***** Exercise text *****
It wasn’t life-changing. It wasn’t inspirational. I won’t even do it again because a second time can’t possibly be as good as the first. So what was “it”? Well, “it” was something I did to help someone else have an amazing experience, only a funny thing happened — I had an amazing experience too.

My friend from high school has been living in Vancouver for ten years now. When my wife and I arrived in Vancouver last spring we didn’t know anyone, but another funny thing happened. We posted a pic on Facebook atop Vancouver’s Queen Elizabeth Park, and he immediately sent us a message. We’ve been hanging out with him and his girlfriend ever since. They’ve been a huge reason we’ve had so much fun in Vancouver. His sister even hosted us for Thanksgiving last year as we all enjoyed the Donaldson Dash.

Last September, the Toronto Blue Jays visited Seattle and the four of us planned on driving down there in the morning, catching the game, then driving back. It was going to be an epic day-long event. But something came up at work, and only the three of us went. So, my friend didn’t get to enjoy the game or the drive.

When the 2017 baseball schedule came out we learned the Jays would be visiting early, but not often. This would be their only visit to Seattle, and it was going to be a weekend series. I thought nothing of it — been there done that. But my friend wanted to go. He HAD to go. He was scoping tickets. He was trying to convince me to join him. I was reluctant. I didn’t want to fork over any more money — hey, our dollar is only worth 74 cents US. But I caved to the peer pressure and said I’d go to one game with him. He bought tickets for both Saturday and Sunday’s games. I was now going to two games.
***** Material provided *****
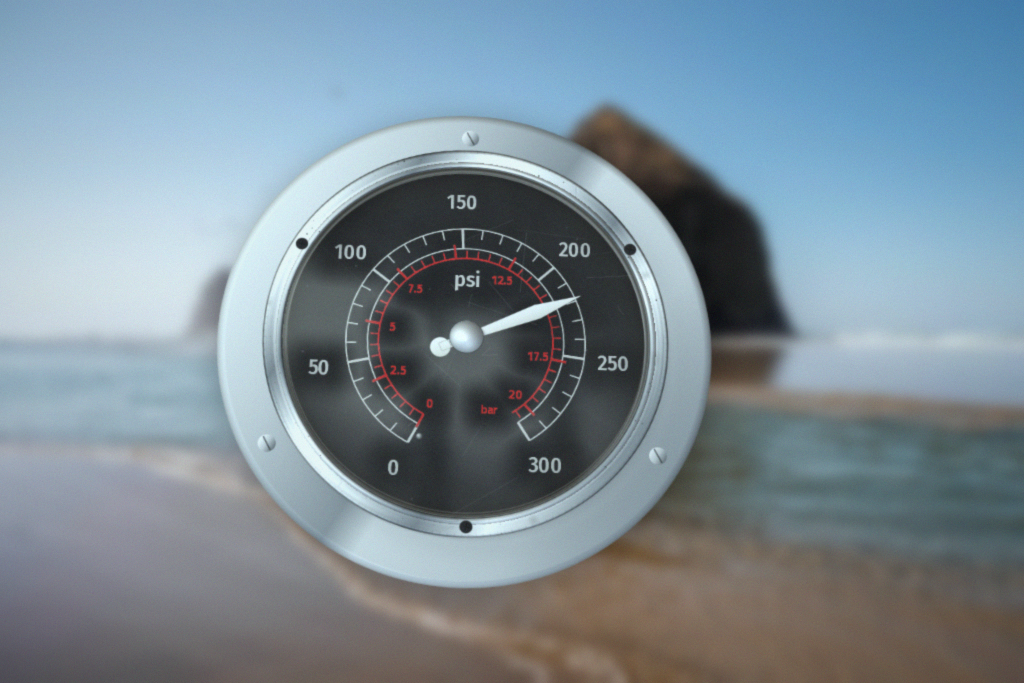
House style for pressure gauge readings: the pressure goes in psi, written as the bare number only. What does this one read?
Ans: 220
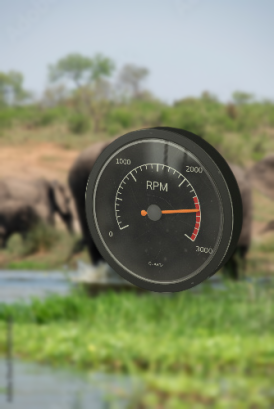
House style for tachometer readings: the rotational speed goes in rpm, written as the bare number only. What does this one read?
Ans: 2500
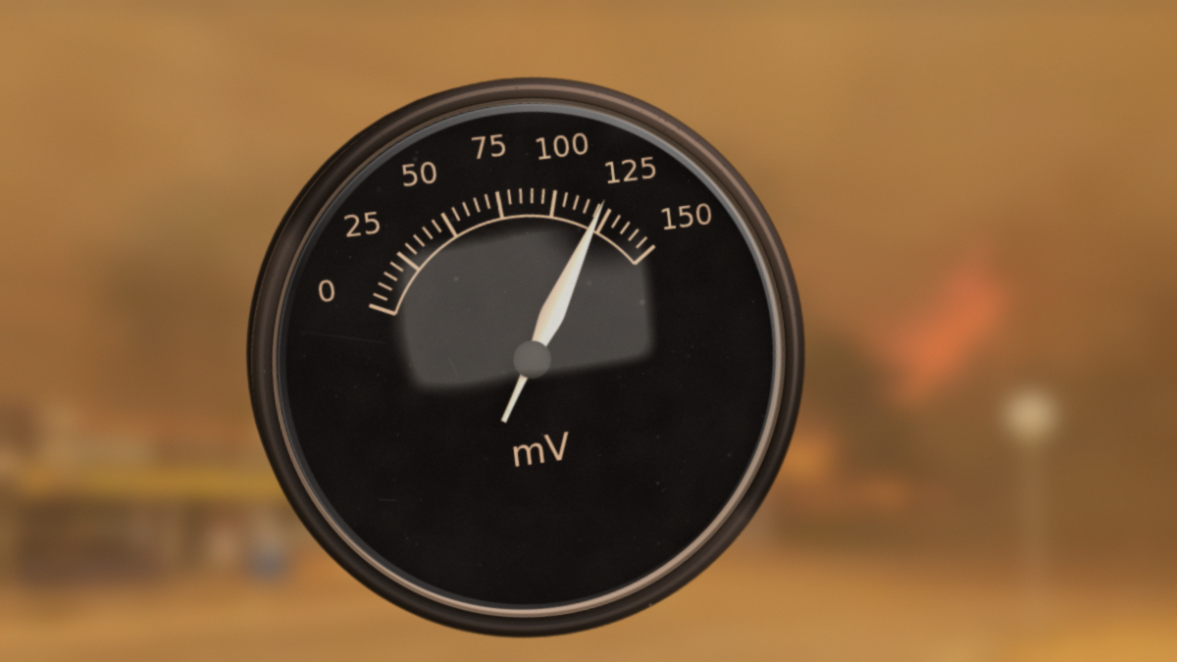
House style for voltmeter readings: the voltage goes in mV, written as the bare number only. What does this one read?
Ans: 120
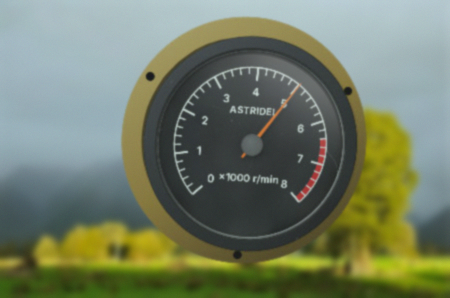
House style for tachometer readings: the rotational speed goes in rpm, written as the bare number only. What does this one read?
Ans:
*****
● Problem description
Answer these questions using the text about the Seattle baseball trips.
(a) How long has the high school friend been living in Vancouver?
(b) Which team visited Seattle last September?
(c) For which games did the friend buy tickets in 2017?

● Answer to the problem
(a) Ten years.
(b) The Toronto Blue Jays.
(c) Both Saturday's and Sunday's games.